▶ _To do_:
Format every line of the records below as a Markdown table with the columns "Row" and "Line", numbering the rows in order, skipping blank lines and leaving out the pictures.

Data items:

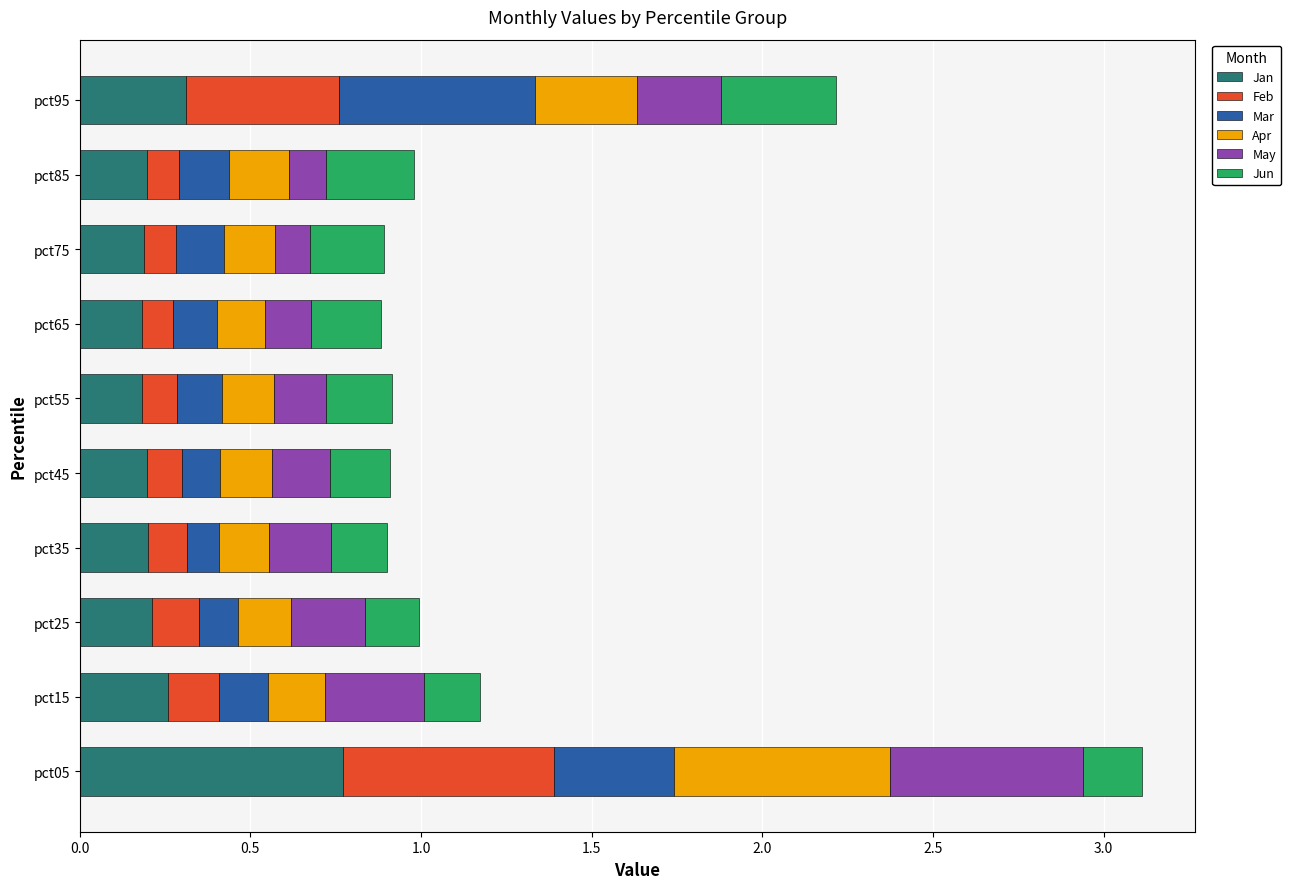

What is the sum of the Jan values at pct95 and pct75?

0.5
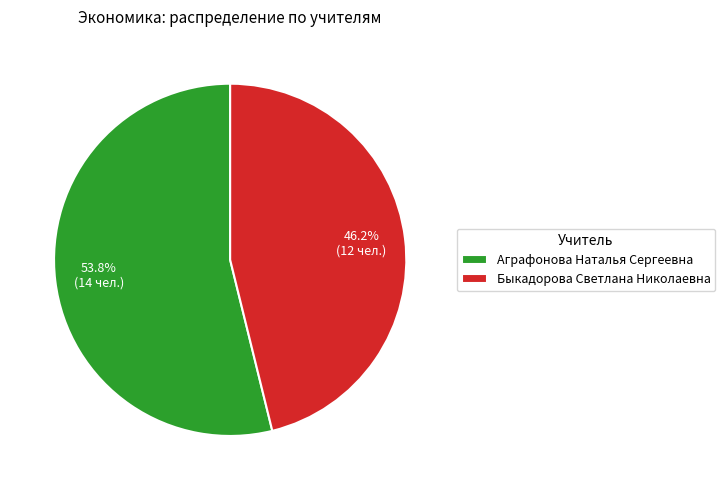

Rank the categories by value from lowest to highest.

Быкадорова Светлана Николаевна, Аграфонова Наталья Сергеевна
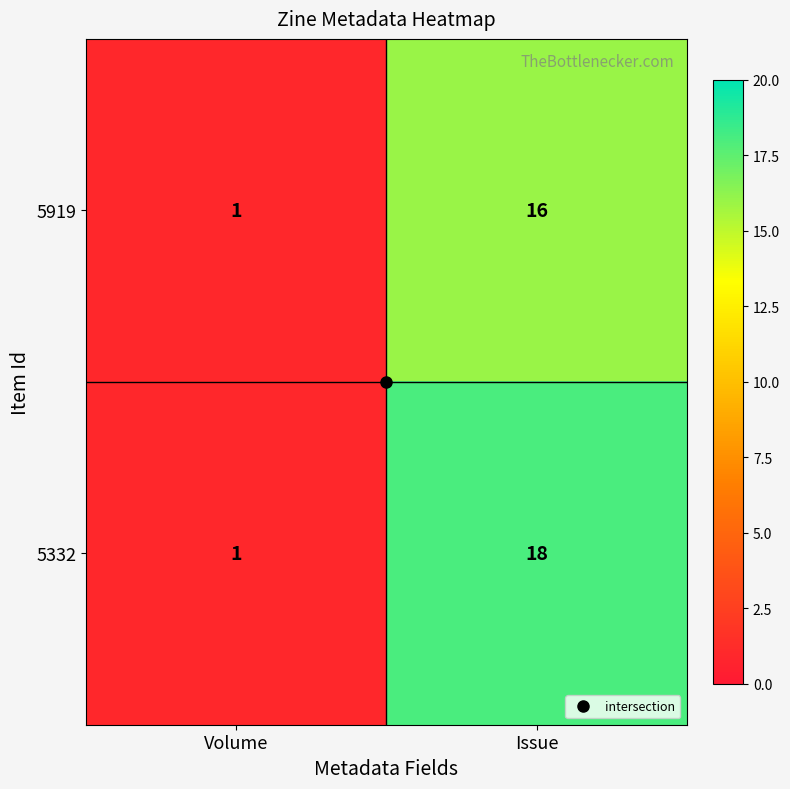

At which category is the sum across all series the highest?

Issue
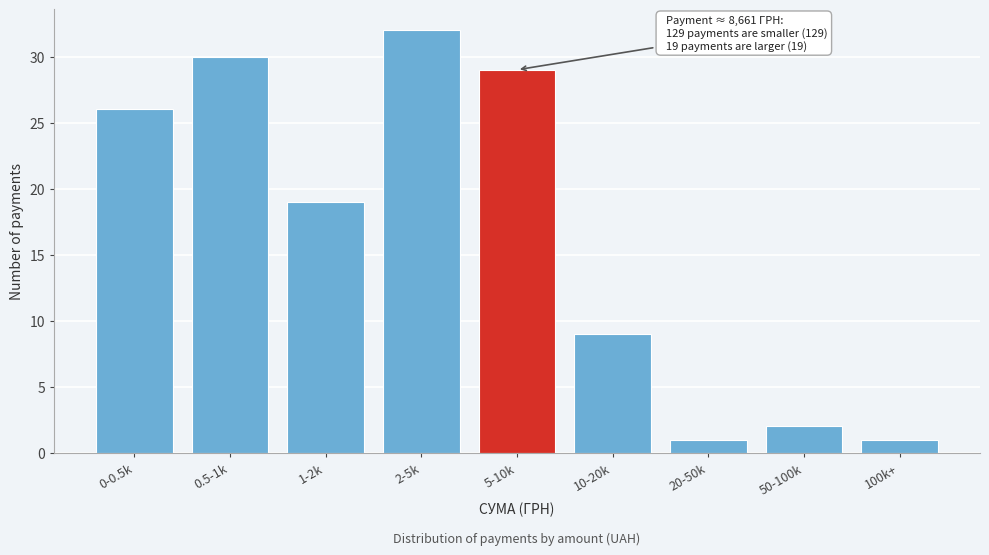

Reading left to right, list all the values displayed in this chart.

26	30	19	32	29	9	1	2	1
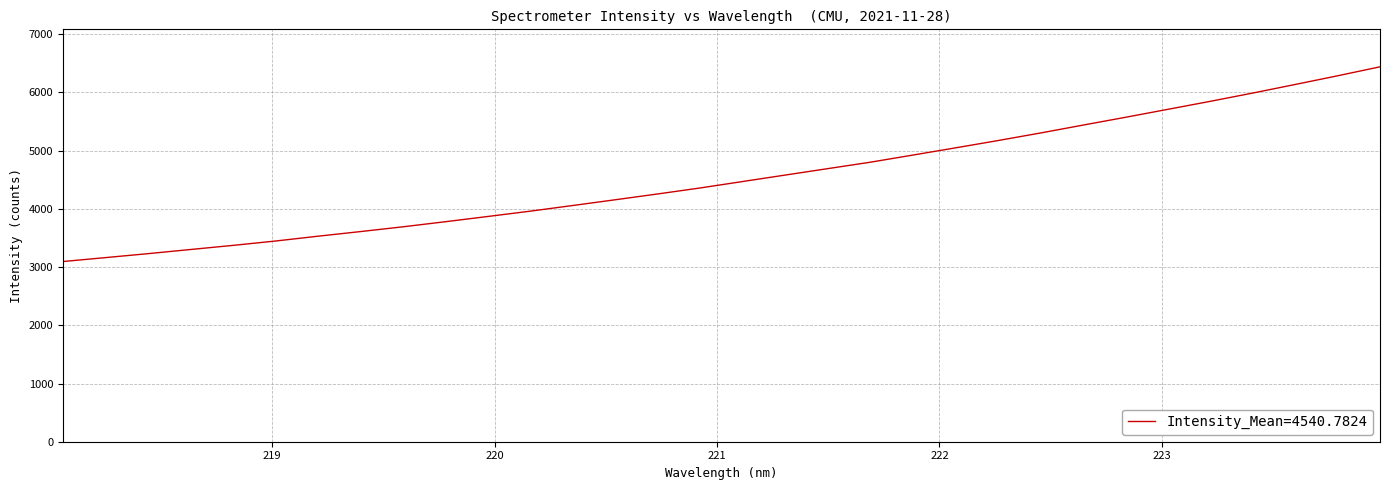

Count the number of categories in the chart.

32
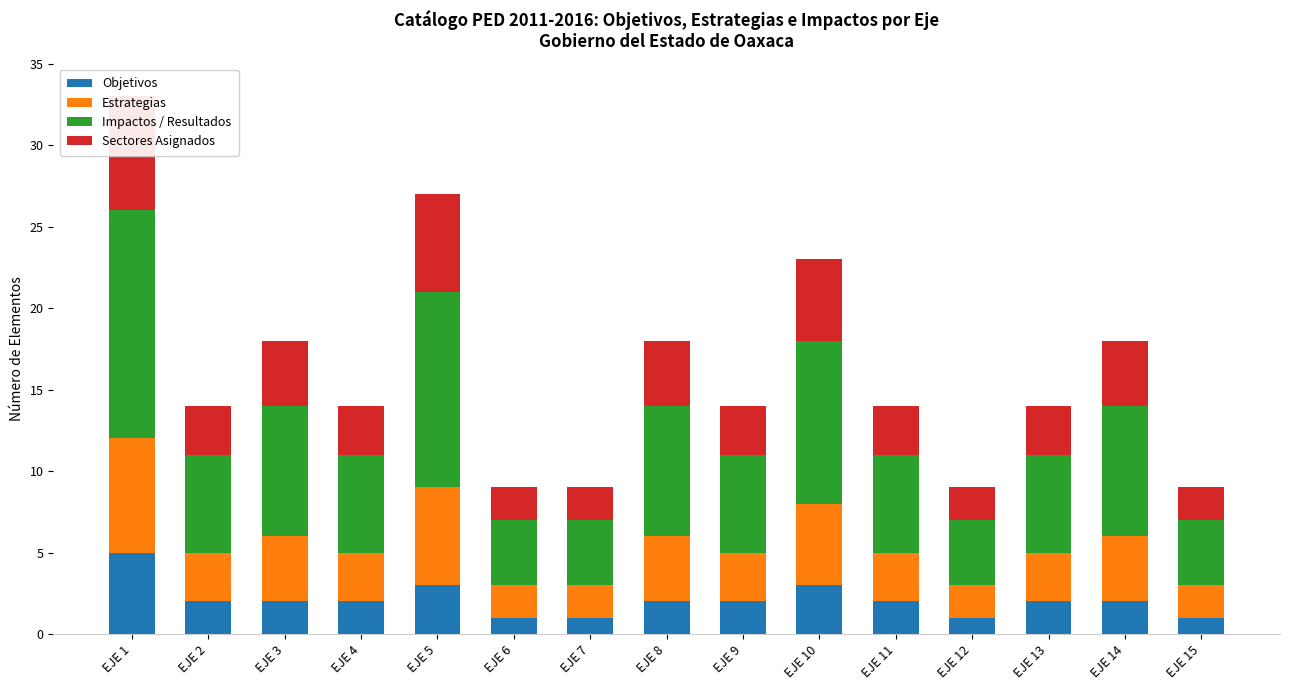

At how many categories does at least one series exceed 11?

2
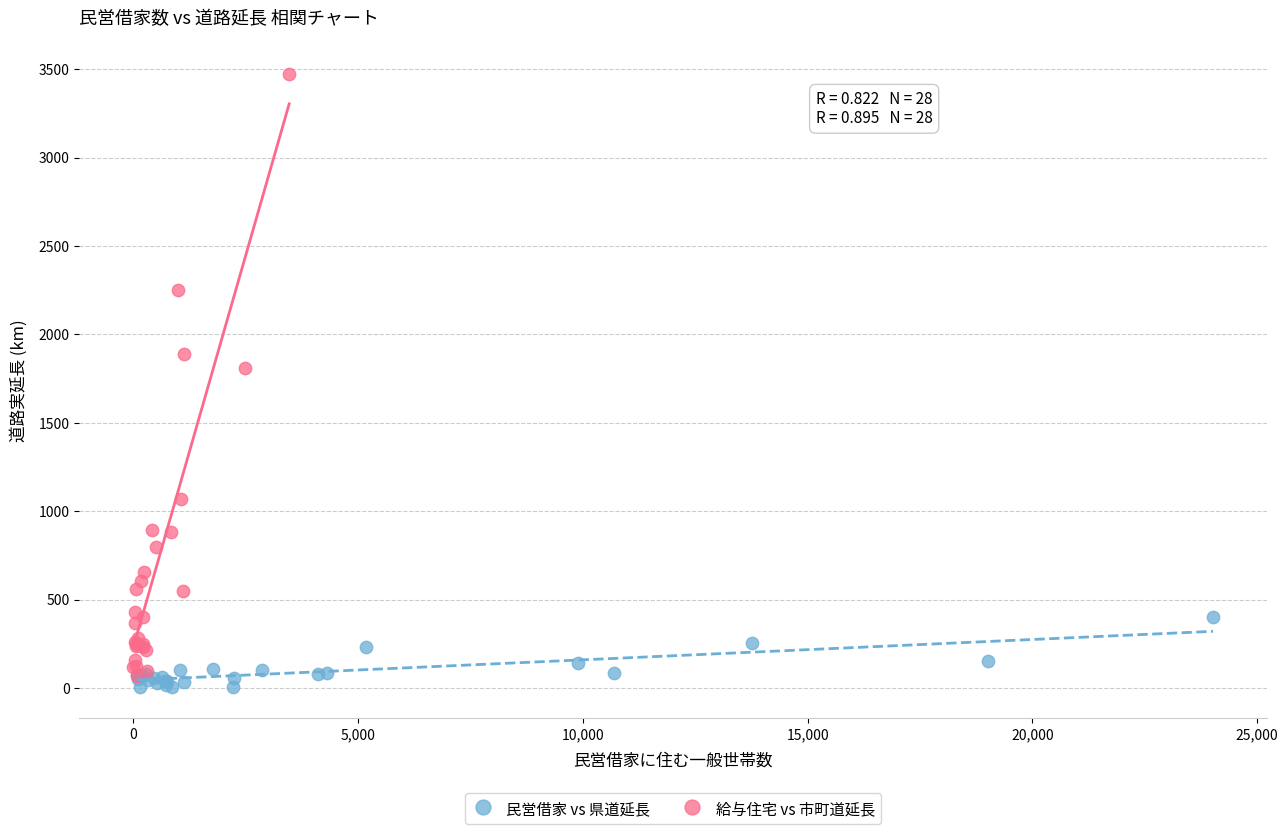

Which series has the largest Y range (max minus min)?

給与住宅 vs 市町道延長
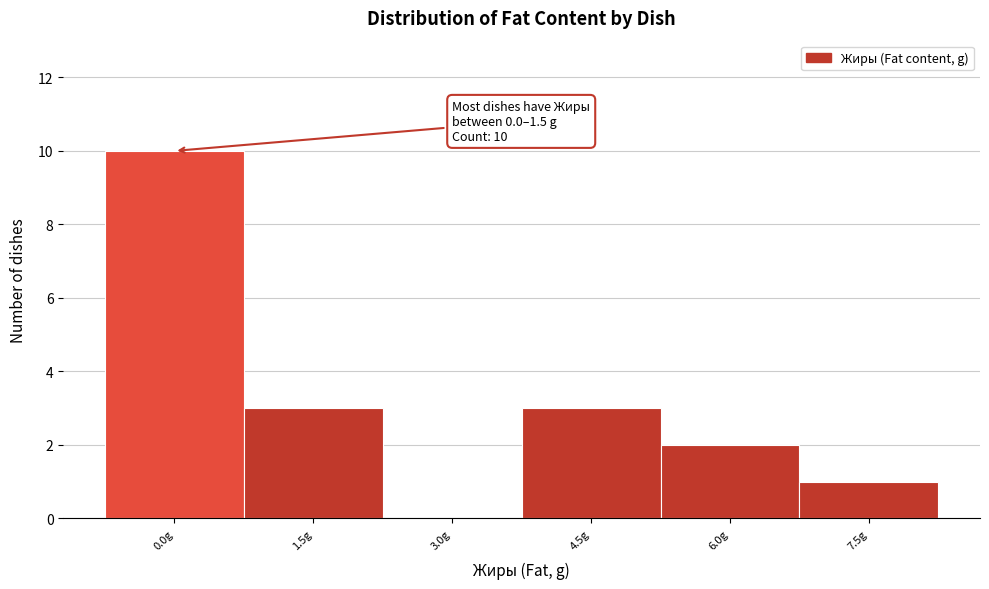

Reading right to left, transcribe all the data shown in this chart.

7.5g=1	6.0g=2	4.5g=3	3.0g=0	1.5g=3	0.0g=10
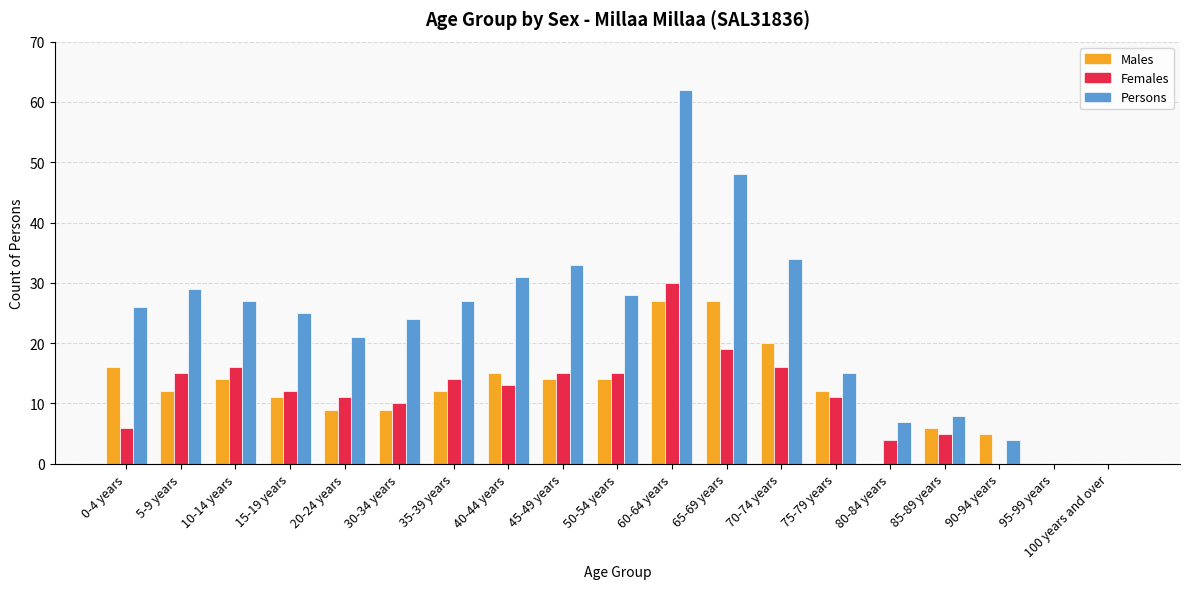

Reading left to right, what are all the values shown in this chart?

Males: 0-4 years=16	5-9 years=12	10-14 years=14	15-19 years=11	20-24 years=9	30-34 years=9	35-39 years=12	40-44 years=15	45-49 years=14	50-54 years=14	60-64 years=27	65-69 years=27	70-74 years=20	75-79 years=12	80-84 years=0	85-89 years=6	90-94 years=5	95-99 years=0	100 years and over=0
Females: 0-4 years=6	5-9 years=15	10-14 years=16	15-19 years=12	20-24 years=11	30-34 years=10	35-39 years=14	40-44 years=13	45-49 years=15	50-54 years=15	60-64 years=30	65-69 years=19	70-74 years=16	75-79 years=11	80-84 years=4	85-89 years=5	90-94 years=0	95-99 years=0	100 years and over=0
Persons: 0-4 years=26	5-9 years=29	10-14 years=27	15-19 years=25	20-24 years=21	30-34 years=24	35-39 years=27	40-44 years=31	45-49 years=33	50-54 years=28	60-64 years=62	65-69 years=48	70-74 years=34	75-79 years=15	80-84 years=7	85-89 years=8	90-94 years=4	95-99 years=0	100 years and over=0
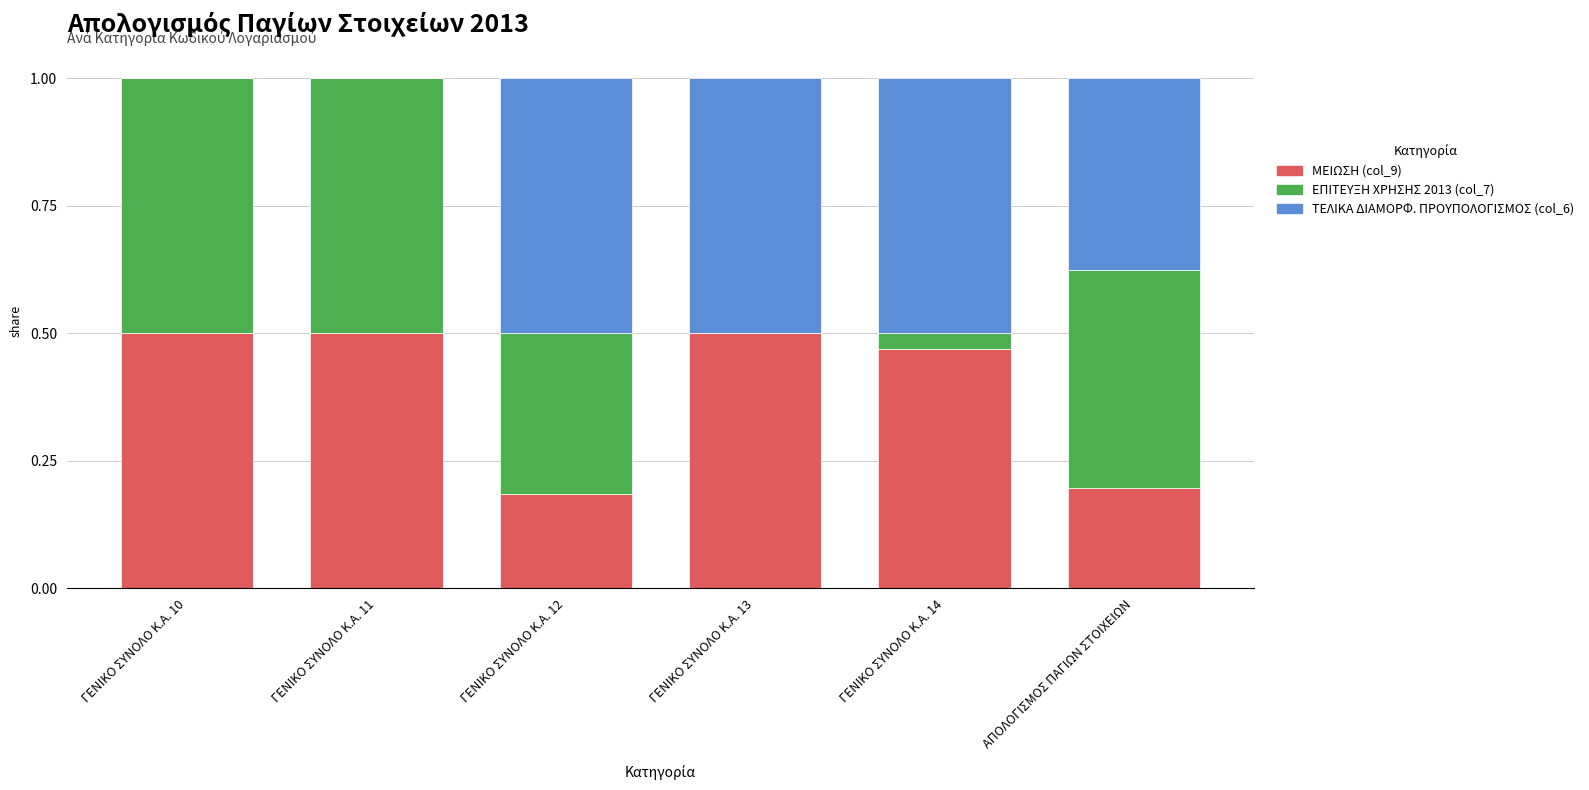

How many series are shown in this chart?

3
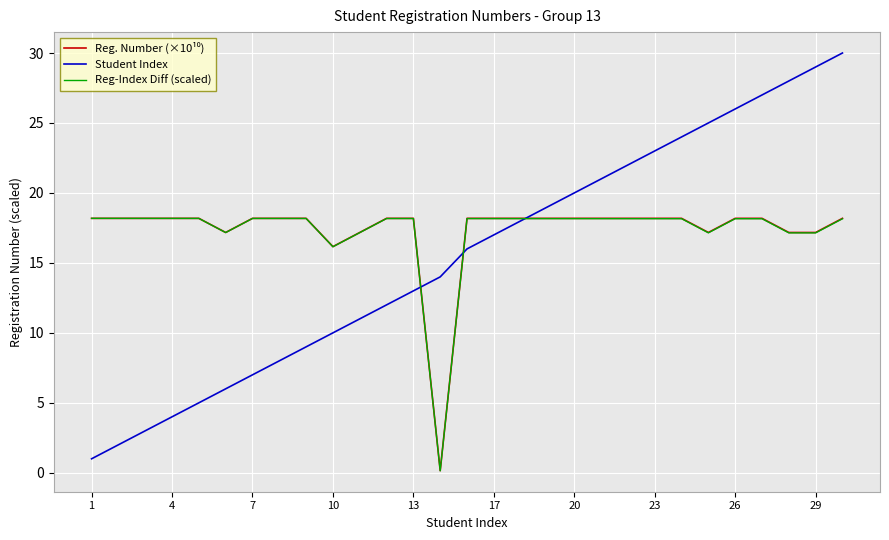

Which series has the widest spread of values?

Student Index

▶ _Response for this exercise_:
| Row | Line |
|---|---|
| 1 | What is the sum of the Jan values at pct95 and pct75? |
| 2 | 0.5 |
| 3 | Rank the categories by value from lowest to highest. |
| 4 | Быкадорова Светлана Николаевна, Аграфонова Наталья Сергеевна |
| 5 | At which category is the sum across all series the highest? |
| 6 | Issue |
| 7 | Reading left to right, list all the values displayed in this chart. |
| 8 | 26	30	19	32	29	9	1	2	1 |
| 9 | Count the number of categories in the chart. |
| 10 | 32 |
| 11 | At how many categories does at least one series exceed 11? |
| 12 | 2 |
| 13 | Which series has the largest Y range (max minus min)? |
| 14 | 給与住宅 vs 市町道延長 |
| 15 | Reading right to left, transcribe all the data shown in this chart. |
| 16 | 7.5g=1	6.0g=2	4.5g=3	3.0g=0	1.5g=3	0.0g=10 |
| 17 | Reading left to right, what are all the values shown in this chart? |
| 18 | Males: 0-4 years=16	5-9 years=12	10-14 years=14	15-19 years=11	20-24 years=9	30-34 years=9	35-39 years=12	40-44 years=15	45-49 years=14	50-54 years=14	60-64 years=27	65-69 years=27	70-74 years=20	75-79 years=12	80-84 years=0	85-89 years=6	90-94 years=5	95-99 years=0	100 years and over=0 |
| 19 | Females: 0-4 years=6	5-9 years=15	10-14 years=16	15-19 years=12	20-24 years=11	30-34 years=10	35-39 years=14	40-44 years=13	45-49 years=15	50-54 years=15	60-64 years=30	65-69 years=19	70-74 years=16	75-79 years=11	80-84 years=4	85-89 years=5	90-94 years=0	95-99 years=0	100 years and over=0 |
| 20 | Persons: 0-4 years=26	5-9 years=29	10-14 years=27	15-19 years=25	20-24 years=21	30-34 years=24	35-39 years=27	40-44 years=31	45-49 years=33	50-54 years=28	60-64 years=62	65-69 years=48	70-74 years=34	75-79 years=15	80-84 years=7	85-89 years=8	90-94 years=4	95-99 years=0	100 years and over=0 |
| 21 | How many series are shown in this chart? |
| 22 | 3 |
| 23 | Which series has the widest spread of values? |
| 24 | Student Index |